What you have to do - Count the lines that contain the string "nostro", with case counting. Give only the number.
'''
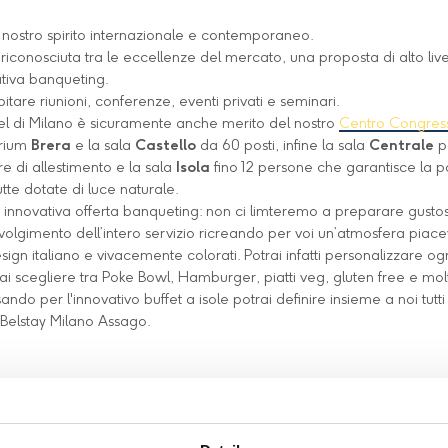
 nostro spirito internazionale e contemporaneo.
 riconosciuta tra le eccellenze del mercato, una proposta di alto liv
ativa banqueting.
tare riunioni, conferenze, eventi privati e seminari.
otel di Milano è sicuramente anche merito del nostro
Centro Congress
orium
Brera
e la sala
Castello
da 60 posti, infine la sala
Centrale
p
e di allestimento e la sala
Isola
fino 12 persone che garantisce la pos
utte dotate di luce naturale.
a innovativa offerta banqueting: non ci limteremo a preparare gustosis
lgimento dell’intero servizio ricreando per voi un’atmosfera piace
sign italiano e vivacemente colorati. Potrai infatti personalizzare og
i scegliere tra Poke Bowl, Hamburger, piatti veg, gluten free e molt
do per l'innovativo buffet a isole potrai definire insieme a noi tutti i
a Belstay Milano Assago.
'''
Response below - 2